Karesh and Dresner31 argued that implant extrusion is related to the placement of an oversized implant. In contrast, Liu et al.19 reported that a smaller implant did not necessarily involve a lower extrusion risk. In the current study, the axial length of the fellow eye did not differ between extrusion and non-extrusion groups. However, the size of the implant was statistically significantly smaller in the group with extrusion (p = 0.001). Using univariate logistic regression analysis, implant size (OR, 0.50; 95% CI, 0.30 to 0.79, p = 0.004) was a negative risk factor for implant extrusion, but it was not a risk factor using multivariate analysis. Implant size also appears to be affected by selection bias, similar to implant type. In general, for optimal cosmetic results, the largest implant is selected without creating undue tension in the wound closure. However, for patients who appear to be at high risk of extrusion during surgery, there is the possibility that the surgeon would choose a smaller-sized implant than usual to reduce the risk.

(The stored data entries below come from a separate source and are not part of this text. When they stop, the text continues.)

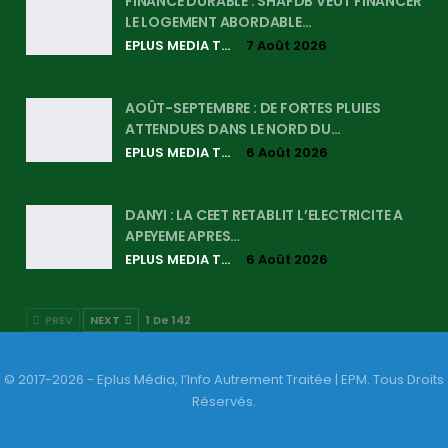
FINANCE DURABLE : SHAFDB VEUT FINANCER
LE LOGEMENT ABORDABLE…
EPLUS MEDIA TV
7 Août 2026
AOÛT-SEPTEMBRE : DE FORTES PLUIES
ATTENDUES DANS LE NORD DU…
EPLUS MEDIA TV
6 Août 2026
DANYI : LA CEET RETABLIT L’ELECTRICITE A
APEYEME APRES…
EPLUS MEDIA TV
6 Août 2026
PREV
NEXT
1 De 142
© 2017-2026 - Eplus Média, l’Info Autrement Traitée | EPM. Tous Droits
Réservés.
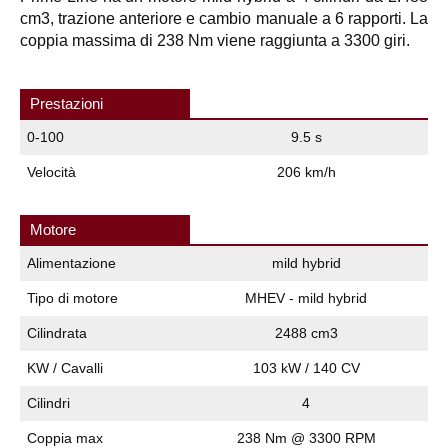
cm3, trazione anteriore e cambio manuale a 6 rapporti. La
coppia massima di 238 Nm viene raggiunta a 3300 giri.
Prestazioni
0-100
9.5 s
Velocità
206 km/h
Motore
Alimentazione
mild hybrid
Tipo di motore
MHEV - mild hybrid
Cilindrata
2488 cm3
KW / Cavalli
103 kW / 140 CV
Cilindri
4
Coppia max
238 Nm @ 3300 RPM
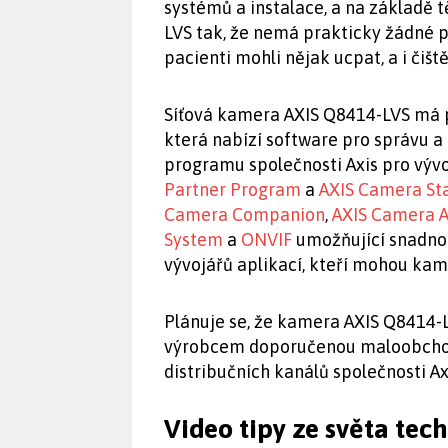
systémů a instalace, a na základě
LVS tak, že nemá prakticky žádné p
pacienti mohli nějak ucpat, a i čiš
Síťová kamera AXIS Q8414-LVS má p
která nabízí software pro správu a
programu společnosti Axis pro vývo
Partner Program
a
AXIS Camera St
Camera Companion
,
AXIS Camera A
System
a
ONVIF
umožňující snadno
vývojářů aplikací, kteří mohou kame
Plánuje se, že kamera AXIS Q8414-L
výrobcem doporučenou maloobchod
distribučních kanálů společnosti Ax
Video tipy ze světa tec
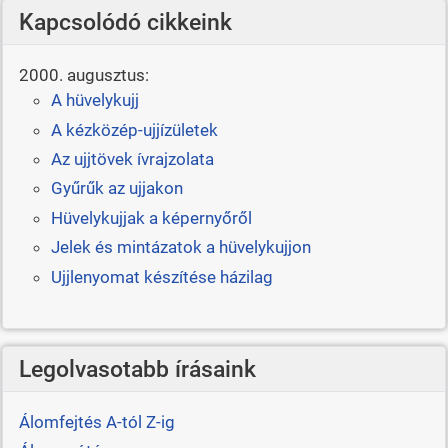
Kapcsolódó cikkeink
2000. augusztus:
A hüvelykujj
A kézközép-ujjízületek
Az ujjtövek ívrajzolata
Gyűrűk az ujjakon
Hüvelykujjak a képernyőről
Jelek és mintázatok a hüvelykujjon
Ujjlenyomat készítése házilag
Legolvasotabb írásaink
Álomfejtés A-tól Z-ig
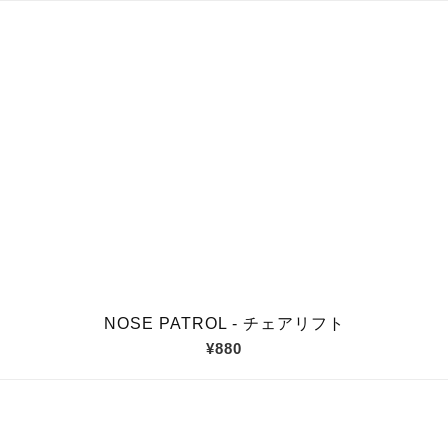
NOSE PATROL - チェアリフト
¥880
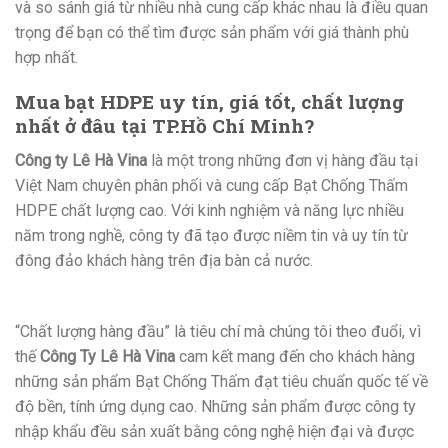
và so sánh giá từ nhiều nhà cung cấp khác nhau là điều quan
trọng để bạn có thể tìm được sản phẩm với giá thành phù
hợp nhất.
Mua bạt HDPE uy tín, giá tốt, chất lượng
nhất ở đâu tại TP.Hồ Chí Minh?
Công ty Lê Hà Vina
là một trong những đơn vị hàng đầu tại
Việt Nam chuyên phân phối và cung cấp Bạt Chống Thấm
HDPE chất lượng cao. Với kinh nghiệm và năng lực nhiều
năm trong nghề, công ty đã tạo được niềm tin và uy tín từ
đông đảo khách hàng trên địa bàn cả nước.
“Chất lượng hàng đầu” là tiêu chí mà chúng tôi theo đuổi, vì
thế
Công Ty Lê Hà Vina
cam kết mang đến cho khách hàng
những sản phẩm Bạt Chống Thấm đạt tiêu chuẩn quốc tế về
độ bền, tính ứng dụng cao. Những sản phẩm được công ty
nhập khẩu đều sản xuất bằng công nghệ hiện đại và được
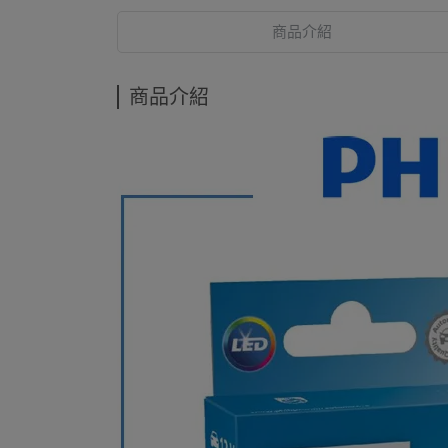
商品介紹
商品介紹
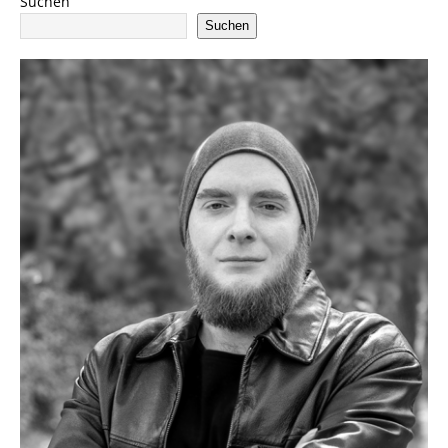
Suchen
Suchen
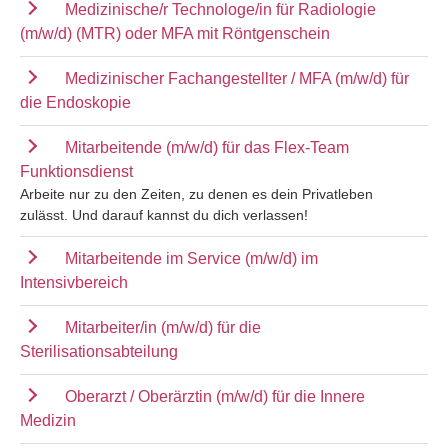
Medizinische/r Technologe/in für Radiologie
(m/w/d) (MTR) oder MFA mit Röntgenschein
Medizinischer Fachangestellter / MFA (m/w/d) für
die Endoskopie
Mitarbeitende (m/w/d) für das Flex-Team
Funktionsdienst
Arbeite nur zu den Zeiten, zu denen es dein Privatleben
zulässt. Und darauf kannst du dich verlassen!
Mitarbeitende im Service (m/w/d) im
Intensivbereich
Mitarbeiter/in (m/w/d) für die
Sterilisationsabteilung
Oberarzt / Oberärztin (m/w/d) für die Innere
Medizin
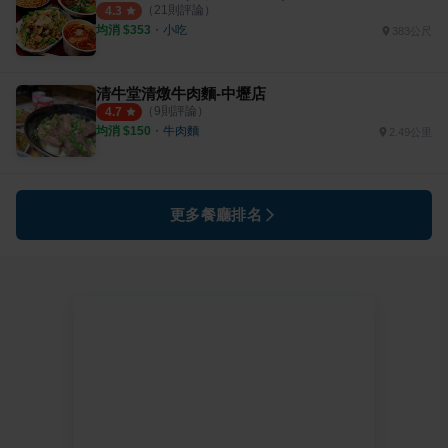
（
21
則評論）
4.3
均消 $
353
・
小吃
383公尺
清牛堂清燉牛肉麵-中壢店
（
9
則評論）
4.7
均消 $
150
・
牛肉麵
2.49公里
更多餐廳排名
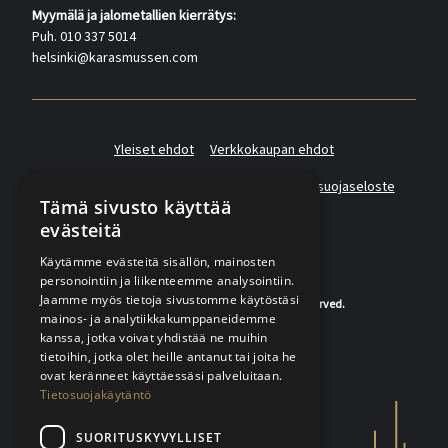
Myymälä ja jalometallien kierrätys:
Puh. 010 337 5014
helsinki@karasmussen.com
Yleiset ehdot
Verkkokaupan ehdot
Asiakas- ja suoramarkkinointirekisterin tietosuojaseloste
Tämä sivusto käyttää
evästeitä
Käytämme evästeitä sisällön, mainosten
personointiin ja liikenteemme analysointiin.
Jaamme myös tietoja sivustomme käytöstäsi
© 2020-2026 K.A.Rasmussen. All rights reserved.
mainos- ja analytiikkakumppaneidemme
kanssa, jotka voivat yhdistää ne muihin
tietoihin, jotka olet heille antanut tai joita he
ovat keränneet käyttäessäsi palveluitaan.
Tietosuojakäytäntö
SUORITUSKYVYLLISET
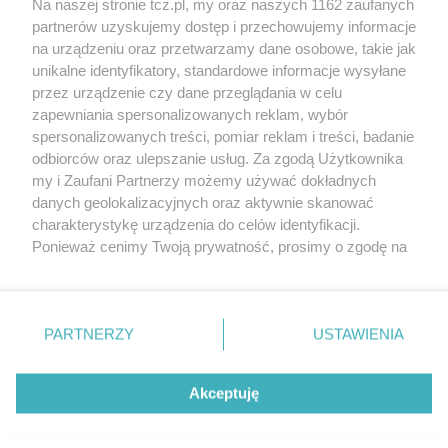
Na naszej stronie tcz.pl, my oraz naszych 1162 zaufanych
partnerów uzyskujemy dostęp i przechowujemy informacje
na urządzeniu oraz przetwarzamy dane osobowe, takie jak
unikalne identyfikatory, standardowe informacje wysyłane
przez urządzenie czy dane przeglądania w celu
zapewniania spersonalizowanych reklam, wybór
O FIRMIE
POLITYKA PRYWATNOŚCI
HOSTING
spersonalizowanych treści, pomiar reklam i treści, badanie
REKLAMA
WSPÓŁPRACA
RSS
FACEBOOK
KONTAKT
odbiorców oraz ulepszanie usług. Za zgodą Użytkownika
my i Zaufani Partnerzy możemy używać dokładnych
Nasze serwisy
danych geolokalizacyjnych oraz aktywnie skanować
charakterystykę urządzenia do celów identyfikacji.
Aktualności
Muzyka i kultura
Ponieważ cenimy Twoją prywatność, prosimy o zgodę na
Tcz24
Archiwum wydarzeń
korzystanie z tych technologii poprzez kliknięcie
Kronika Policyjna
Telewizja Internetowa
„Akceptuję”. Zgoda jest dobrowolna i zawsze możesz ją
Kalendarz imprez
Sport
zmienić/wycofać klikając przycisk ustawień prywatności
Salony urody i masażu
Żłobki i przedszkola
PARTNERZY
USTAWIENIA
Historia miasta
Zdjęcia miasta
znajdujący się w lewym dolnym rogu strony
. Niektóre
Władze miasta
Zabytki
rodzaje przetwarzania danych nie wymagają zgody
użytkownika, ale masz prawo sprzeciwić się takiemu
Akceptuję
przetwarzaniu. Preferencje będą miały zastosowania tylko
na tej witrynie.
Zainstaluj aplikację Tcz.pl w Google Play:
Android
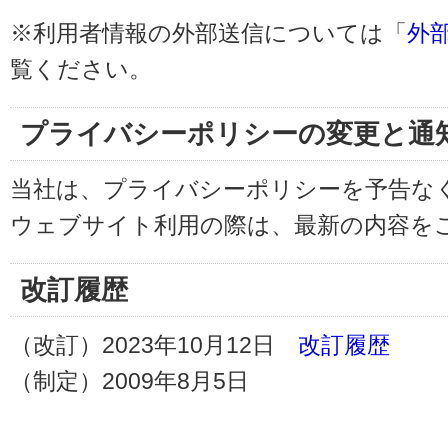
※利用者情報の外部送信については「
外
覧ください。
プライバシーポリシーの変更と通
当社は、プライバシーポリシーを予告な
ウェブサイト利用の際は、最新の内容を
改訂履歴
（改訂）2023年10月12日
改訂履歴
（制定）2009年8月5日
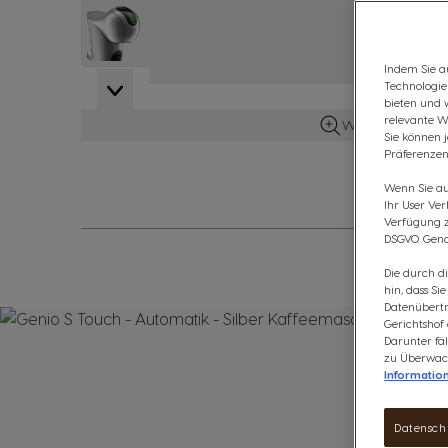
View larger image
Indem Sie au
Technologie
View larger image
bieten und 
relevante W
Weitere Details 
Sie können 
Präferenzen
Wenn Sie auf
Ihr User Ve
Verfügung zu
DSGVO. Gena
Die durch d
hin, dass Si
Datenübertr
Gerichtshof
Darunter fäl
zu Überwach
Informatio
Datensch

This study is the first to apply multivariate analysis to determine whether endophthalmitis is a risk factor for extrusion. However, it had several limitations. First, the patients were distributed over a 15-year period. This should not have a significant impact on the results, as the patients in this study underwent surgery by a single surgeon and there was no significant change in the surgical technique during this period. Second, despite being a risk factor, the numbers of patients with endogenous endophthalmitis and orbital cellulitis were relatively small. Recruiting more patients and additional analyses would yield statistically much stronger results. Lastly, it is likely that there was a selection bias in the results. Our univariate analysis results indicated that size and type of implant are risk factors for extrusion, although they were not identified as risk factors using multivariate analysis. A prospective, randomized study may clarify the influence of the implant on extrusion.
In conclusion, evisceration with primary orbital implantation is a feasible option in endophthalmitis; however, the risk of extrusion should be taken into consideration. In particular, when performing evisceration in a patient with orbital cellulitis, it is desirable to perform secondary implantation only after any infection is controlled.